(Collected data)
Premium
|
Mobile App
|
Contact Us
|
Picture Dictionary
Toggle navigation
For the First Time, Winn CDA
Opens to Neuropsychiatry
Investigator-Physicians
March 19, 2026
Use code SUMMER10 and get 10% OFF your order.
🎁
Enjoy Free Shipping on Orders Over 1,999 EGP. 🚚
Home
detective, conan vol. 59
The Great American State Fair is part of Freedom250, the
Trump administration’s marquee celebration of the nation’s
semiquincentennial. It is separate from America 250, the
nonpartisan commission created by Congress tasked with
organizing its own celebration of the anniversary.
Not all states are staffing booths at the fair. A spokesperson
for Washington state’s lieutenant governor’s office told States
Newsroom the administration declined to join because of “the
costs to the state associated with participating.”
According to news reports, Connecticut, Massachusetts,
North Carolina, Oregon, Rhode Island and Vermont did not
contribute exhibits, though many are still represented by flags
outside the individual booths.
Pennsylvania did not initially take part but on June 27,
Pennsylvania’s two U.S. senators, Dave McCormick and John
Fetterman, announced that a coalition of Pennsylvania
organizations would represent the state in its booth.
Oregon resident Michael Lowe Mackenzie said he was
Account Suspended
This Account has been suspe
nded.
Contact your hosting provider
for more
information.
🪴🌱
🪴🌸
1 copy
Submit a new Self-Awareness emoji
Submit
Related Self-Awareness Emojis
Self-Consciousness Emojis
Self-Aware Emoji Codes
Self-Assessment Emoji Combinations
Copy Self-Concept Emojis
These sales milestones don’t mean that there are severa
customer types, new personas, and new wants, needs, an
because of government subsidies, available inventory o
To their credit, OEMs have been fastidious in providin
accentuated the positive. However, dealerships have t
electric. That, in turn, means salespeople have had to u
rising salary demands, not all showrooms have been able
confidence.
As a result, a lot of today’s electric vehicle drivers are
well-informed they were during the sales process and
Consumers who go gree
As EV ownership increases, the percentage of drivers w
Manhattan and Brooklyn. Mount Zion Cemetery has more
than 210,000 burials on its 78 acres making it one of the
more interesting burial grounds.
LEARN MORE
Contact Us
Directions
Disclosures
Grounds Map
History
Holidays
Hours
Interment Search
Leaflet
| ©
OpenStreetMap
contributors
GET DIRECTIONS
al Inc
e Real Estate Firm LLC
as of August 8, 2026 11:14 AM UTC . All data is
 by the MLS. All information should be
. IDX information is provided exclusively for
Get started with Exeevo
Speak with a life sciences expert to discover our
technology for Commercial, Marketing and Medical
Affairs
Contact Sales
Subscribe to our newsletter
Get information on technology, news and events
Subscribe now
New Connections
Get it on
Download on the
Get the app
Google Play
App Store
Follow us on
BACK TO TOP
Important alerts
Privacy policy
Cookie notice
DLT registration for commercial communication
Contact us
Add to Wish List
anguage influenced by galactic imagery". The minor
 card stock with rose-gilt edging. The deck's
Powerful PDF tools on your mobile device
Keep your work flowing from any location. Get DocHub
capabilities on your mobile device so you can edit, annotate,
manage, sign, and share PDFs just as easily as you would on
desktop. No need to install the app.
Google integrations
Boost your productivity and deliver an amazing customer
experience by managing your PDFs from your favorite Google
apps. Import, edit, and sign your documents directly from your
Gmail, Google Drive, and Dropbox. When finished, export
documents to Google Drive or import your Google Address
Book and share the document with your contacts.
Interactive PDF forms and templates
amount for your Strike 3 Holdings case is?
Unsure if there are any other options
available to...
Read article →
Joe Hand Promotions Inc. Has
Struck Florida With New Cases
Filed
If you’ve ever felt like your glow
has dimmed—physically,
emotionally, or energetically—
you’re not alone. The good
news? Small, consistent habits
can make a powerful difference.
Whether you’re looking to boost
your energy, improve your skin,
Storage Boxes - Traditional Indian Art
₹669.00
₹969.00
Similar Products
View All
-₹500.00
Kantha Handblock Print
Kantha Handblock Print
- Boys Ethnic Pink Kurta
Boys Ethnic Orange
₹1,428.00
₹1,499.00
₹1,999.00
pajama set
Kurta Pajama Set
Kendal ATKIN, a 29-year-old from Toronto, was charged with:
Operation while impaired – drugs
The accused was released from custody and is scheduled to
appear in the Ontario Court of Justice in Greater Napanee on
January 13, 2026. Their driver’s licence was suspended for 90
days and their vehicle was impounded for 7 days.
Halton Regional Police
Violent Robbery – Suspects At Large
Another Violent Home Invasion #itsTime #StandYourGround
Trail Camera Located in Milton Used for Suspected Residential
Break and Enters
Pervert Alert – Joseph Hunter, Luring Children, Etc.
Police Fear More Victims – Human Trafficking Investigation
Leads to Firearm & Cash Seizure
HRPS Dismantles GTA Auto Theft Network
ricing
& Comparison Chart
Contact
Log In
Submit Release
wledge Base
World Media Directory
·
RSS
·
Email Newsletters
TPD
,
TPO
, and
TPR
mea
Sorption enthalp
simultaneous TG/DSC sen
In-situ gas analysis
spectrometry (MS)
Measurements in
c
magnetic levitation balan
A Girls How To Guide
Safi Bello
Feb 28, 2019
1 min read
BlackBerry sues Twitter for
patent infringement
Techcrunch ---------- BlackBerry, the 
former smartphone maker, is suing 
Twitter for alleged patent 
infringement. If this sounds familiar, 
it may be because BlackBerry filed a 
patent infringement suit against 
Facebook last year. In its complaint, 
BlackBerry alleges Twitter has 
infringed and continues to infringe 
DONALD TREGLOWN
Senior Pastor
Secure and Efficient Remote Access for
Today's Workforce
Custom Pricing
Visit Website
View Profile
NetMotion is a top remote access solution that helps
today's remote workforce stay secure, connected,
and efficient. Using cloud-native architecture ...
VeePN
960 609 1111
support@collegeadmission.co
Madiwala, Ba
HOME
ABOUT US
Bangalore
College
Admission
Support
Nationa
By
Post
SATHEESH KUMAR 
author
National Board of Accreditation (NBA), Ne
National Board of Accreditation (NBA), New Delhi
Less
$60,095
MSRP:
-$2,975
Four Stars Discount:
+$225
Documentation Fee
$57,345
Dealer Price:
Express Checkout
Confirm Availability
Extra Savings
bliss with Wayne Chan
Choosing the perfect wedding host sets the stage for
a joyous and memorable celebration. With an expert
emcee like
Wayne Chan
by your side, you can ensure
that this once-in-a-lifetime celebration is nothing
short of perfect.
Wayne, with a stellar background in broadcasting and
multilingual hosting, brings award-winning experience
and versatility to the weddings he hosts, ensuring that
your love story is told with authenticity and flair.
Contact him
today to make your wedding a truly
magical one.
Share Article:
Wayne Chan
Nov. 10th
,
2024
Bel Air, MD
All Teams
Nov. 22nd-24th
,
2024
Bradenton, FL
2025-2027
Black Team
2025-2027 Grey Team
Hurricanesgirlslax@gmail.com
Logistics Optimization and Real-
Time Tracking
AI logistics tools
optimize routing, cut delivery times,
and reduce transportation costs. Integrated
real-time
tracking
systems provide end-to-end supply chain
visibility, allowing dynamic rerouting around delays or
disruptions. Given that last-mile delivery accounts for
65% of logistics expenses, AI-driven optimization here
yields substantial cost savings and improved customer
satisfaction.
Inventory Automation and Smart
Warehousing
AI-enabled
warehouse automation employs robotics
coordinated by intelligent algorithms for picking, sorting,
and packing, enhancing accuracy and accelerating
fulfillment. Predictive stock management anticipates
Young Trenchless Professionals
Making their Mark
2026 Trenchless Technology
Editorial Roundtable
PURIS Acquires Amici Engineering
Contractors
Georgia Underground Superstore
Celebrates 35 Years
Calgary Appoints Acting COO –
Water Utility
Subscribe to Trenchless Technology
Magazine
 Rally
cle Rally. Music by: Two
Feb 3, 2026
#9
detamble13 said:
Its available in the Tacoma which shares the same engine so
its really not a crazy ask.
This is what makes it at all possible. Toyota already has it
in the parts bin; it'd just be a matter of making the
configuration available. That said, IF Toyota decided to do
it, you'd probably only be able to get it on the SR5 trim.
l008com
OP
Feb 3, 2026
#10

Task objective
Rewrite the lines of the material as a JSON list of strings, one string per line and leaving out blank lines. Cover everything from the start of the material through the line containing "Self-Consciousness Emojis", including that line.

Result for this task
[
  "Premium",
  "|",
  "Mobile App",
  "|",
  "Contact Us",
  "|",
  "Picture Dictionary",
  "Toggle navigation",
  "For the First Time, Winn CDA",
  "Opens to Neuropsychiatry",
  "Investigator-Physicians",
  "March 19, 2026",
  "Use code SUMMER10 and get 10% OFF your order.",
  "🎁",
  "Enjoy Free Shipping on Orders Over 1,999 EGP. 🚚",
  "Home",
  "detective, conan vol. 59",
  "The Great American State Fair is part of Freedom250, the",
  "Trump administration’s marquee celebration of the nation’s",
  "semiquincentennial. It is separate from America 250, the",
  "nonpartisan commission created by Congress tasked with",
  "organizing its own celebration of the anniversary.",
  "Not all states are staffing booths at the fair. A spokesperson",
  "for Washington state’s lieutenant governor’s office told States",
  "Newsroom the administration declined to join because of “the",
  "costs to the state associated with participating.”",
  "According to news reports, Connecticut, Massachusetts,",
  "North Carolina, Oregon, Rhode Island and Vermont did not",
  "contribute exhibits, though many are still represented by flags",
  "outside the individual booths.",
  "Pennsylvania did not initially take part but on June 27,",
  "Pennsylvania’s two U.S. senators, Dave McCormick and John",
  "Fetterman, announced that a coalition of Pennsylvania",
  "organizations would represent the state in its booth.",
  "Oregon resident Michael Lowe Mackenzie said he was",
  "Account Suspended",
  "This Account has been suspe",
  "nded.",
  "Contact your hosting provider",
  "for more",
  "information.",
  "🪴🌱",
  "🪴🌸",
  "1 copy",
  "Submit a new Self-Awareness emoji",
  "Submit",
  "Related Self-Awareness Emojis",
  "Self-Consciousness Emojis"
]